| PASSAGE FOR REVIEW |
* * * * * * *

2012-11-12 Thread fahrbach51
Thanks, Deve.  Actually I had already seen your website on this topic.  LMC 
claims theirs is a drop in, but I'll get more info first.  I have two of the 
accessory reducers, so I may try this double up idea.  Just have to decide 
where to mount them.  I'm not so sure I can figure out a way to mount them 
inside the heater cover. As always, thank you all for helping me out.  

Fahrbach 1951 3600 

--- In old-chevy-truck@yahoogroups.com, Deve Krehbiel dkrehbiel@... wrote:

 If you do order a 12v motor, check out the how-to on my website. I havent
 found a 12v motor that is a perfect drop-in replacement (diameter of the
 motor is slightly different) so this was my fix for that.
 http://www.speedprint.com/deves50/heaterrestore.php
 
 Allen is right IMHO, the best way to do it is replace the motor. 
 
 
 -Original Message-
 From: old-chevy-truck@yahoogroups.com
 [mailto:old-chevy-truck@yahoogroups.com] On Behalf Of fahrbach51
 Sent: Monday, November 12, 2012 8:36 AM
 To: old-chevy-truck@yahoogroups.com
 Subject: [old-chevy-truck] Re: Voltage Reducer
 
 All the help is so appreciated.  At least I know the reducer is supposed to
 get hot, and although I will likely go ahead and order a 12v motor, I can at
 least feel okay about hooking up to this reducer and get some heat for now.
 I did read somewhere a recommendation to mount the reducer inside the heater
 unit case.  Guess that makes sense since if it gonna throw off heat, it just
 as well be in there.  Thank you again for sharing your knowledge.  
 
 Fahrbach 1951 3600
 
 --- In old-chevy-truck@yahoogroups.com, Allen Jones jonesal@ wrote:
 
  Your accessory voltage reducer is nothing more than a large carbon pile
 resistor.  The way it drops voltage is by dissipating heat.  Keep that thing
 away from anything you don't want to melt.  A few on the list have provided
 good suggestions: measure the voltage to see where you are.  The advantage
 to the resistor you have is that if it decided to fail, it pushes the carbon
 pile out the end - no catastrophic failure to do any damage.  Another option
 is to look in a FLAPS heater motor catalog and find an exact, 12V
 replacement (mounting posts and shaft length/diameter) for your 6 volt
 motor.  That's what I did on my 50 to eliminate the need for an external
 resistor and nobody can tell the difference by looking.  A $35 job back
 then.  Note that your two speed heater switch does the same thing as your
 accessory voltage reducer - it has a resistor in line for the low speed.
 Perhaps a motivation to get the correct motor in your heater box.  Given
 you have converted everything else to 12v, there seems to be little
 motivation to keep the original heater motor.
  
  
  
  A stock tube radio on the other hand, is another story.  Your accessory
 voltage reducer would not work very well (I'll bet you it would eventually
 fail in short order).  I used a LARGE heat dissipating ceramic resistor with
 my tube radio for that job.  And it gets way too hot to touch because as
 someone mentioned, the radio draws oodles more amperage than the heater
 motor.  FYI, if you do have a radio and have converted to 12v, you can
 replace the power supply vibrator in the radio with choice 1) a solid state
 vibrator for more stable output (that's what I did) or choice 2) they now
 make a solid state vibrator that allows for 12v input.  Even a better option
 to get rid of that hot resistor.  Some modification is needed, though (like
 changing the face light bulbs to 12v).

* * * * * * *

| SUPPLIED MATERIAL |
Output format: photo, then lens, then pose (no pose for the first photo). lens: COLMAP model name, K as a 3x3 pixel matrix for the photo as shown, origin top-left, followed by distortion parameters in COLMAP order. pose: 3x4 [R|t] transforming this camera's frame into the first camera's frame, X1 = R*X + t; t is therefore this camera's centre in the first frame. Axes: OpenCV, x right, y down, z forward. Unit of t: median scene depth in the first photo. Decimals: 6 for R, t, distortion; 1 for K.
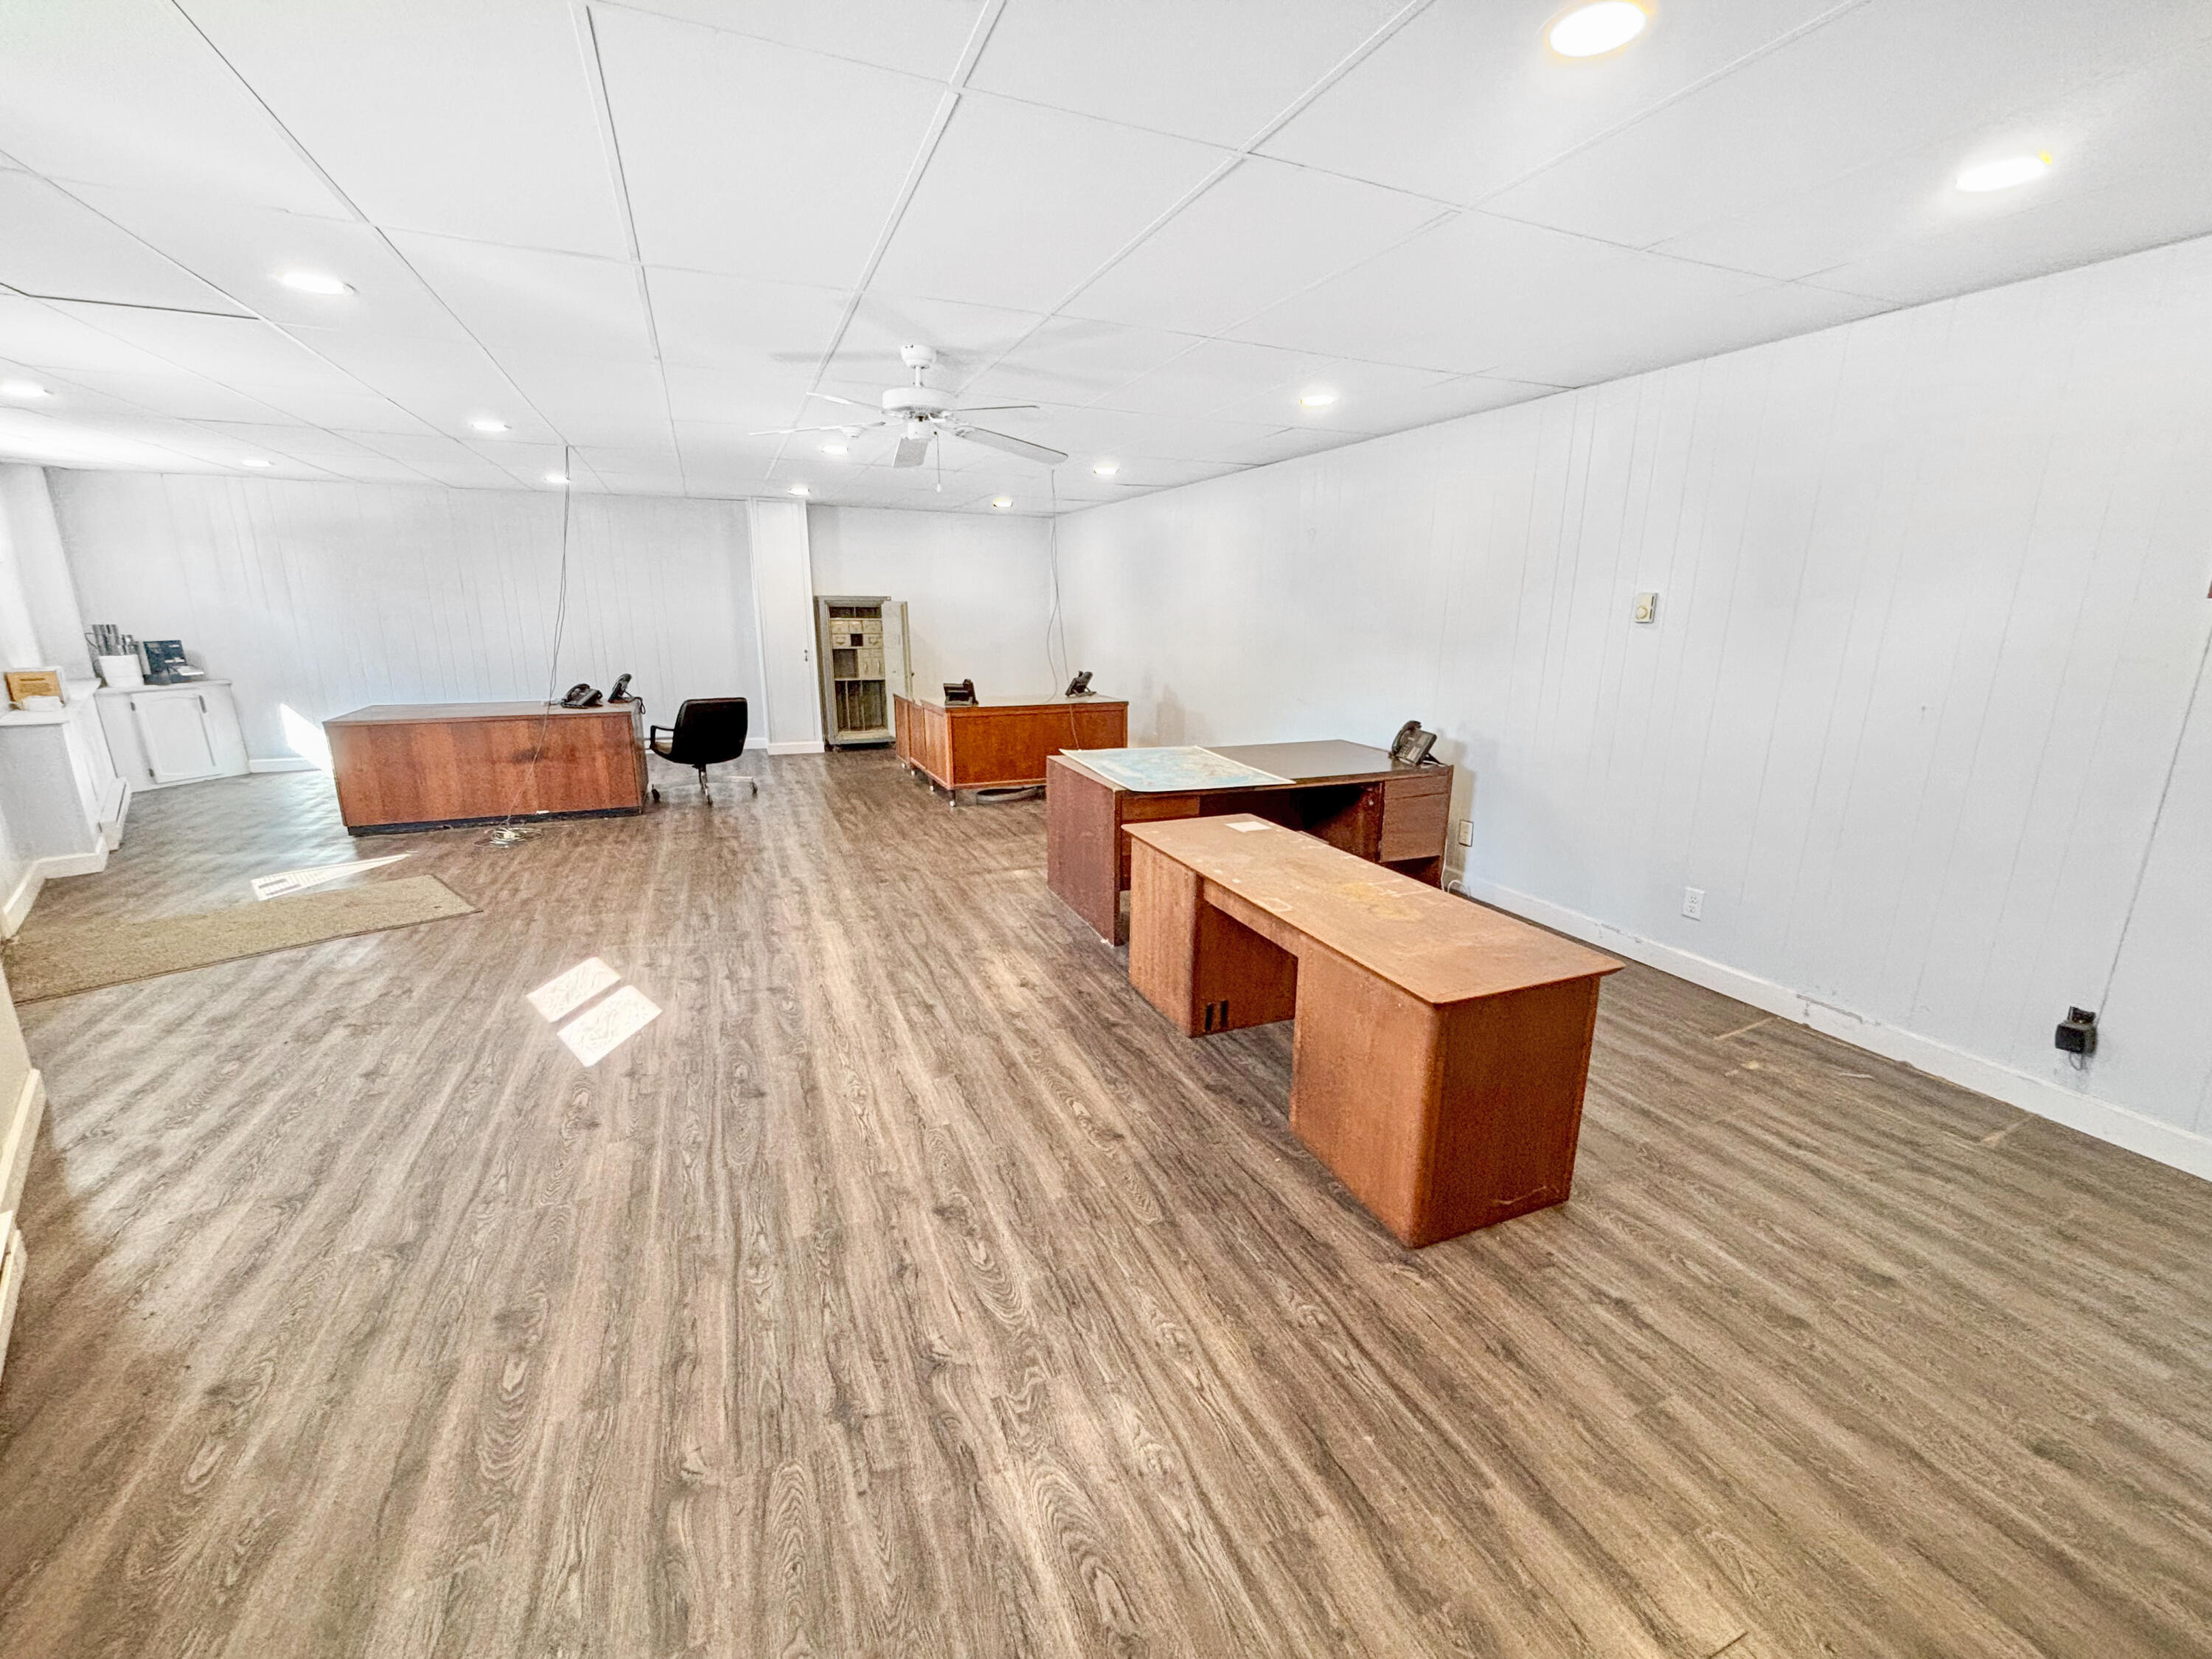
lens RADIAL K [[893.3, 0, 1109.5], [0, 893.3, 836.2], [0, 0, 1]] dist [0.003580, -0.000560]
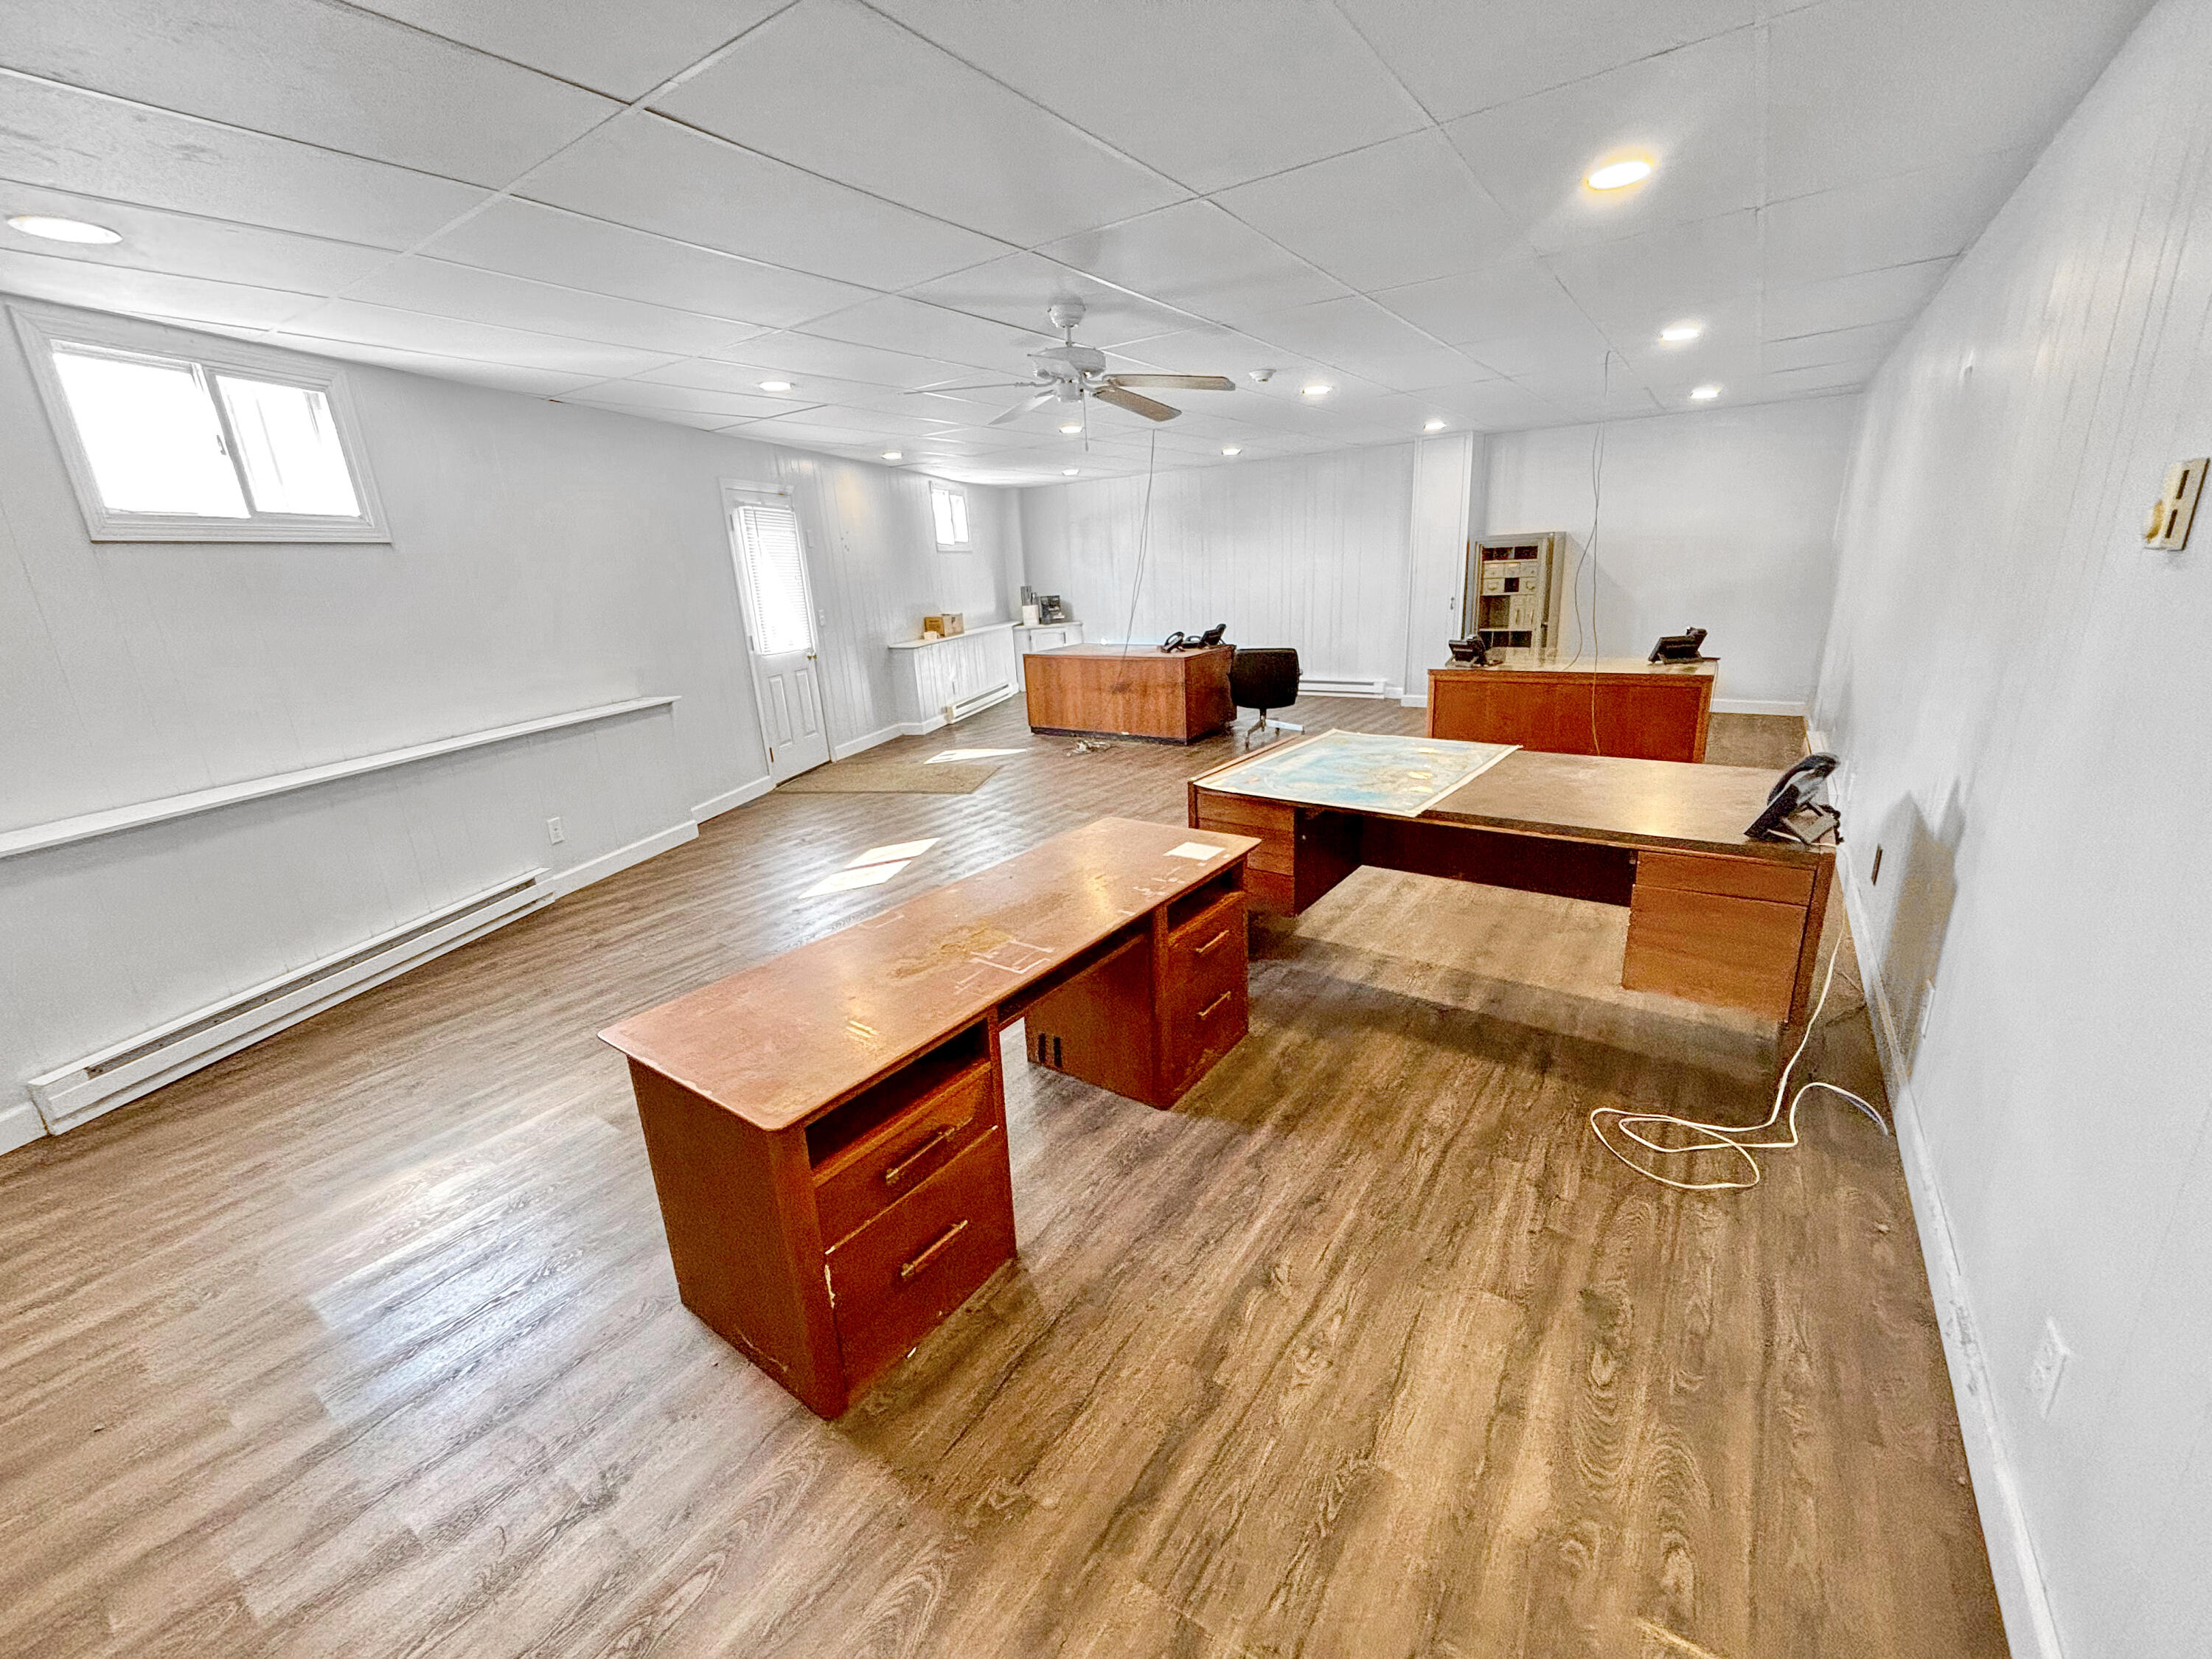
lens RADIAL K [[893.3, 0, 1102.1], [0, 893.3, 824.8], [0, 0, 1]] dist [0.003580, -0.000560]
pose [[0.520299, 0.205894, -0.828793, 0.430032], [-0.157863, 0.976964, 0.143601, -0.076225], [0.839267, 0.056120, 0.540816, 0.290857]]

* * * * * * *

| REQUIRED WORK |
(1) In the voltage reducer thread, what did Allen Jones's 12V heater motor replacement on his 50 cost?
(2) Do these statements agree with the voltage reducer thread? (a) Deve Krehbiel has found a 12v motor that is a perfect drop-in replacement. (b) The accessory voltage reducer drops voltage by dissipating heat. (c) The poster signing as Fahrbach owns two accessory reducers.
Answer using only the voltage reducer thread.

| EXERCISE RESULTS |
(1) It was a $35 job back then.

(2)
(a) No: "I havent found a 12v motor that is a perfect drop-in replacement"
(b) Yes: "The way it drops voltage is by dissipating heat."
(c) Yes: "I have two of the accessory reducers"